Aromatherapy is good scents for healing
Accountant Sonia Blondeau found relief from excruciating pain with essential oils — now she’s committed to promoting their use in medical settings
Now, when the old nostrils are stimulated by an unexpected fragrance, I find myself drawn back, in a kind of sensory recollection (mind and body), to that room/studio where I recently met Sonia Blondeau. A place of consummate peace. In it, a diffuser was feeding aromas of essential oil into the air, almost imperceptibly. Tranquil music, coming from the wall, rippled under our conversation like a breeze whispering in the curtains. Moka, Sonia’s chocolate Lab, breathed the breath of peaceful slumber at my feet.
But the most peaceful energy was emanating from a woman who, after six years, has recovered her essence, in a manner of speaking, her very self. A woman who has resurrected a happiness she’d largely lost, shorn from her by unremitting pain. The pain changed her, threatened to vanquish her best self, but now she feels she has conquered it and, in addition, found new dimensions of strength.
One feels that — in the room, in her presence. The peace. The serenity of a balance restored.
“Six years ago, I knew nothing about aromatherapy,” Sonia Blondeau tells me. Now, she has written a book. And this week — and into late November — Sonia is away at conferences she has organized in Quebec with aromatherapy nurse Catherine Maranzana, from France, who is the subject of that book.
Sonia had been enjoying life and a successful career in accounting, which took her from Quebec to chief operating officer (she so distinguished herself ) for the renowned SB Partners, based in Burlington.
But in 2012, she had a terrible fall from her bicycle while training for a triathlon. The damage was profound.
“It was a violent fall and left me with severe injuries — hip, shoulder, nerves.”
She couldn’t work for a time. After some recuperation, she returned to work, but the pain didn’t relent. One day in 2014, she was found in the washroom at work vomiting from pain. She went on long-term disability.
“I was not the same. I was angry with the situation. I’m a fighter, but here I was immobilized by my own body,” she said. She tried many conventional medications. Nothing worked.
At her lowest point, Sonia went, as a last resort, to a German pain clinic. “I was covered in cream and heavy blankets,” she says, and bathed in a pool of salt, her body absorbing minerals. It led her to explore complementary medicines, and so the world of aromatherapy opened up for her.
“It was the first time I felt real relief,” she tells me.
In her studio, she walked me over to a table on which vials and ampoules were displayed. Labels denoted their contents — sandalwood, camomile, wintergreen, ylang ylang, balsam fir and much more. She passed an open one under my nose; the effect was powerful.
Aromatherapy can be used holistically, as a complement to — not a substitute for — conventional treatments (at times called allopathic, though that word is seen by some as pejorative). This, for Sonia, was her passport and convoy back to health.
For two years after Germany, she travelled to Iceland to an essential oil distillery, to Bali, Italy, England, the United States, France and elsewhere in avid pursuit of knowledge about aromatherapy.
Sonia interviewed experts all over the world, while also becoming a certified aromatherapist, studying the science and molecular structure of essential oils in the United States.
But by far the most profound impact was the lengthy time she spent in France with Catherine Maranzana, who introduced a pilot project in French hospitals to use aromatherapy in conjunction with conventional drugs and practices.

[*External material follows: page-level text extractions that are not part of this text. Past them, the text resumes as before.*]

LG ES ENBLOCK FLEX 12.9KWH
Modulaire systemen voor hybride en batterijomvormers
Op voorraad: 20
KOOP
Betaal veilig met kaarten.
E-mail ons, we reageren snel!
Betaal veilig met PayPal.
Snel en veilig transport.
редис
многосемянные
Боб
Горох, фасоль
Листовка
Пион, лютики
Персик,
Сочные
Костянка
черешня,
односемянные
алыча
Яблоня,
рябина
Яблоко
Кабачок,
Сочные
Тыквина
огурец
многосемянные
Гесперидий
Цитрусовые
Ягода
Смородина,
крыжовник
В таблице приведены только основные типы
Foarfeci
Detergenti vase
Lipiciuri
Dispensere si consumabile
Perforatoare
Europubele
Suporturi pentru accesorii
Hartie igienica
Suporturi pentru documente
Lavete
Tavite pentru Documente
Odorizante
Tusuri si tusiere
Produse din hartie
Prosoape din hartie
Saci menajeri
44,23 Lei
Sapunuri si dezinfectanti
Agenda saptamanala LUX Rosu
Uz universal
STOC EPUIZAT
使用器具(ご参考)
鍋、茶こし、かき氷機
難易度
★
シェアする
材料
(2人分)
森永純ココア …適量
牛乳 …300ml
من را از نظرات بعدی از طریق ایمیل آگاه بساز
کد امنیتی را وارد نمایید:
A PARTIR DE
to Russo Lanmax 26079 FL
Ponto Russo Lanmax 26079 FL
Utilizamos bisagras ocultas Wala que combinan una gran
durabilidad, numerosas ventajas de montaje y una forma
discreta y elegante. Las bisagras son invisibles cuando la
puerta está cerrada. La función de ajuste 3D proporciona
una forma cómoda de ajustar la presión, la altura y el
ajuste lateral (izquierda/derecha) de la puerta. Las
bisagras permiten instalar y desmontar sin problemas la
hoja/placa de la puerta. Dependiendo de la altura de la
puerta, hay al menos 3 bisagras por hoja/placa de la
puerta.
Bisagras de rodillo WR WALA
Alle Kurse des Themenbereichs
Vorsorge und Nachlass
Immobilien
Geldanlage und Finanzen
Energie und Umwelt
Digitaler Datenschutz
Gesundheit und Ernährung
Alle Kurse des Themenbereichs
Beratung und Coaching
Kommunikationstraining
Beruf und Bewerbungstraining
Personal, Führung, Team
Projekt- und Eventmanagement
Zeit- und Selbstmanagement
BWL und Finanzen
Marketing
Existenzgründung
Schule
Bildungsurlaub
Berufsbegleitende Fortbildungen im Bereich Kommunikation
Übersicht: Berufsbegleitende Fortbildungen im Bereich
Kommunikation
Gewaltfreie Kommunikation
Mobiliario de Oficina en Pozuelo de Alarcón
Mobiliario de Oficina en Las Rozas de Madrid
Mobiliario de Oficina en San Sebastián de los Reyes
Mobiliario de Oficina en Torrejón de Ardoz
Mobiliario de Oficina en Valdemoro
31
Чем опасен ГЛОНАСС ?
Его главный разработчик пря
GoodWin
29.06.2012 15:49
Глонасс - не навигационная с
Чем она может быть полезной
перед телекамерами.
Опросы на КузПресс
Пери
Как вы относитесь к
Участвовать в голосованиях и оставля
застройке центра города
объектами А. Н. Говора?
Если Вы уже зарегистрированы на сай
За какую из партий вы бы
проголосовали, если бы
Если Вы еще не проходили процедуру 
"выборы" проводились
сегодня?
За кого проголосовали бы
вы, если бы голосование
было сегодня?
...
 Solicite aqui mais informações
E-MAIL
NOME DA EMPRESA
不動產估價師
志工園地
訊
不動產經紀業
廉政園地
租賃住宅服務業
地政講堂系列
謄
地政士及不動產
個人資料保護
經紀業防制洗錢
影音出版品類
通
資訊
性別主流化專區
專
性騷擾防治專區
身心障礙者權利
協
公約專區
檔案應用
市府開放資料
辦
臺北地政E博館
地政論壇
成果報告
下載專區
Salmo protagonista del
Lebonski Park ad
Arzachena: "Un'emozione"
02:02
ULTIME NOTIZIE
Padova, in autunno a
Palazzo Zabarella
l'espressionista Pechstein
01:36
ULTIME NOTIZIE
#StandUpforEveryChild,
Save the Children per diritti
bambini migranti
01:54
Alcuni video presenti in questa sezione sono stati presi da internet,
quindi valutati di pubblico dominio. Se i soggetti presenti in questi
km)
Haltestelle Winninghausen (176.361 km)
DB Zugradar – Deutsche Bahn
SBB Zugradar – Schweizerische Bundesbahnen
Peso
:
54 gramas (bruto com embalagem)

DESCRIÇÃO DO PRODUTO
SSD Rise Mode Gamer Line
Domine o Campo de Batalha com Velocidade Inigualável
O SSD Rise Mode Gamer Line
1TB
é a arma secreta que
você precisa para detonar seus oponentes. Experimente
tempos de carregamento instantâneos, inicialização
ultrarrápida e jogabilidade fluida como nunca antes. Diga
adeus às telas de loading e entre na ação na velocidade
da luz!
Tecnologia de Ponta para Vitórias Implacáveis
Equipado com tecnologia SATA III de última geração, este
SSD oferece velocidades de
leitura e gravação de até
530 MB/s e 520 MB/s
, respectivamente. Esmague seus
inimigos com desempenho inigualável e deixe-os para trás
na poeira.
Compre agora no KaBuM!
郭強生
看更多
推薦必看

It was such a success that aromatherapy is available in many hospitals there for numerous protocols.
Sonia was so impressed by her that the book she began to write about her own experience-turned into the story of Catherine Maranzana.
The book is called Au coeur Des Essences: Lorsque les Huiles Essentielles s’invitent en Milieu Hospitalier (roughly translated as At the heart of the Essences — When Essential Oils are Invited into the Hospital Environment). It’s published in French by Le Dauphin Blanc; Sonia would love to see it come out in English.
Meanwhile, she is sought after as a speaker at conferences and also works from her Burlington studio/home, which she shares with Carmen Bourgouin and her husband, who helped her when she was ill.
“I am so grateful to them,” she says, and to SB Partners who were so supportive, Sonia adds, when she was dealing with her trauma and when she parted company with them to go a different way.
Sonia, who doesn’t make outsized claims for aromatherapy, advocates for its acceptance, evidence-based, as an option, in Canadian hospitals and elsewhere, in conjunction with conventional medicine.